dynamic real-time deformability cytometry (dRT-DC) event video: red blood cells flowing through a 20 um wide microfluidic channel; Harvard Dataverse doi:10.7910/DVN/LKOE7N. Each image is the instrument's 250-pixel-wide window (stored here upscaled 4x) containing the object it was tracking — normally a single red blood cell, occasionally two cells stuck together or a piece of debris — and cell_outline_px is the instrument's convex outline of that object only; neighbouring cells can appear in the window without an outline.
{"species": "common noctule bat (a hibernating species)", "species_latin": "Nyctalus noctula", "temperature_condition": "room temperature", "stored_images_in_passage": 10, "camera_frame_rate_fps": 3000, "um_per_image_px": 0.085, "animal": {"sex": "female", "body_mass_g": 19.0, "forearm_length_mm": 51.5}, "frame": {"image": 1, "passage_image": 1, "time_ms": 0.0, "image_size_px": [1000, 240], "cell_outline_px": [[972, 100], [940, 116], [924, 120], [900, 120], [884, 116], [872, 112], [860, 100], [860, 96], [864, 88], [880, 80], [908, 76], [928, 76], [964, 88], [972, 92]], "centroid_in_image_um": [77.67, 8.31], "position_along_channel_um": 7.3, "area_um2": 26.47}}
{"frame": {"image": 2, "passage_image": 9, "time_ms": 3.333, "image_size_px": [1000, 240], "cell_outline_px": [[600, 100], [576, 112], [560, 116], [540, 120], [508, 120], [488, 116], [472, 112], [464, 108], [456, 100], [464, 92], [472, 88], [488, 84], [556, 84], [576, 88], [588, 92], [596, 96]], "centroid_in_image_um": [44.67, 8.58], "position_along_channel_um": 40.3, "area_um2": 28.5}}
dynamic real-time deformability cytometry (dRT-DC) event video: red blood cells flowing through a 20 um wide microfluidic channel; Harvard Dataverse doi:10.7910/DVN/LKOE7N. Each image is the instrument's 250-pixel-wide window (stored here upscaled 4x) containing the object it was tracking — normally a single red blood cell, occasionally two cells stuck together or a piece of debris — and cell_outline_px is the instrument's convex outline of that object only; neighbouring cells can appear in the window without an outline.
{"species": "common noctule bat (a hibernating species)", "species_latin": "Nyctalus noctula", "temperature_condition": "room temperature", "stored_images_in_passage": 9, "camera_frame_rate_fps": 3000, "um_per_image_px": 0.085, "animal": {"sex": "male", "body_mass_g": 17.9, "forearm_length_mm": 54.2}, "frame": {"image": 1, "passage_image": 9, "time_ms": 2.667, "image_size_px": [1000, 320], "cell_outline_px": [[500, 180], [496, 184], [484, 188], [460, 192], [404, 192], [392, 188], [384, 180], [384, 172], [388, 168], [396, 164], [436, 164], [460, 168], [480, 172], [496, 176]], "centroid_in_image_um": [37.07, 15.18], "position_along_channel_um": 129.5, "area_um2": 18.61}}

» Given request:
Output every entry shown above, exactly.

» Result below:
dynamic real-time deformability cytometry (dRT-DC) event video: red blood cells flowing through a 20 um wide microfluidic channel; Harvard Dataverse doi:10.7910/DVN/LKOE7N. Each image is the instrument's 250-pixel-wide window (stored here upscaled 4x) containing the object it was tracking — normally a single red blood cell, occasionally two cells stuck together or a piece of debris — and cell_outline_px is the instrument's convex outline of that object only; neighbouring cells can appear in the window without an outline.
{"species": "common noctule bat (a hibernating species)", "species_latin": "Nyctalus noctula", "temperature_condition": "room temperature", "stored_images_in_passage": 10, "camera_frame_rate_fps": 3000, "um_per_image_px": 0.085, "animal": {"sex": "female", "body_mass_g": 19.0, "forearm_length_mm": 51.5}, "frame": {"image": 1, "passage_image": 1, "time_ms": 0.0, "image_size_px": [1000, 240], "cell_outline_px": [[972, 100], [940, 116], [924, 120], [900, 120], [884, 116], [872, 112], [860, 100], [860, 96], [864, 88], [880, 80], [908, 76], [928, 76], [964, 88], [972, 92]], "centroid_in_image_um": [77.67, 8.31], "position_along_channel_um": 7.3, "area_um2": 26.47}}
{"frame": {"image": 2, "passage_image": 9, "time_ms": 3.333, "image_size_px": [1000, 240], "cell_outline_px": [[600, 100], [576, 112], [560, 116], [540, 120], [508, 120], [488, 116], [472, 112], [464, 108], [456, 100], [464, 92], [472, 88], [488, 84], [556, 84], [576, 88], [588, 92], [596, 96]], "centroid_in_image_um": [44.67, 8.58], "position_along_channel_um": 40.3, "area_um2": 28.5}}
dynamic real-time deformability cytometry (dRT-DC) event video: red blood cells flowing through a 20 um wide microfluidic channel; Harvard Dataverse doi:10.7910/DVN/LKOE7N. Each image is the instrument's 250-pixel-wide window (stored here upscaled 4x) containing the object it was tracking — normally a single red blood cell, occasionally two cells stuck together or a piece of debris — and cell_outline_px is the instrument's convex outline of that object only; neighbouring cells can appear in the window without an outline.
{"species": "common noctule bat (a hibernating species)", "species_latin": "Nyctalus noctula", "temperature_condition": "room temperature", "stored_images_in_passage": 9, "camera_frame_rate_fps": 3000, "um_per_image_px": 0.085, "animal": {"sex": "male", "body_mass_g": 17.9, "forearm_length_mm": 54.2}, "frame": {"image": 1, "passage_image": 9, "time_ms": 2.667, "image_size_px": [1000, 320], "cell_outline_px": [[500, 180], [496, 184], [484, 188], [460, 192], [404, 192], [392, 188], [384, 180], [384, 172], [388, 168], [396, 164], [436, 164], [460, 168], [480, 172], [496, 176]], "centroid_in_image_um": [37.07, 15.18], "position_along_channel_um": 129.5, "area_um2": 18.61}}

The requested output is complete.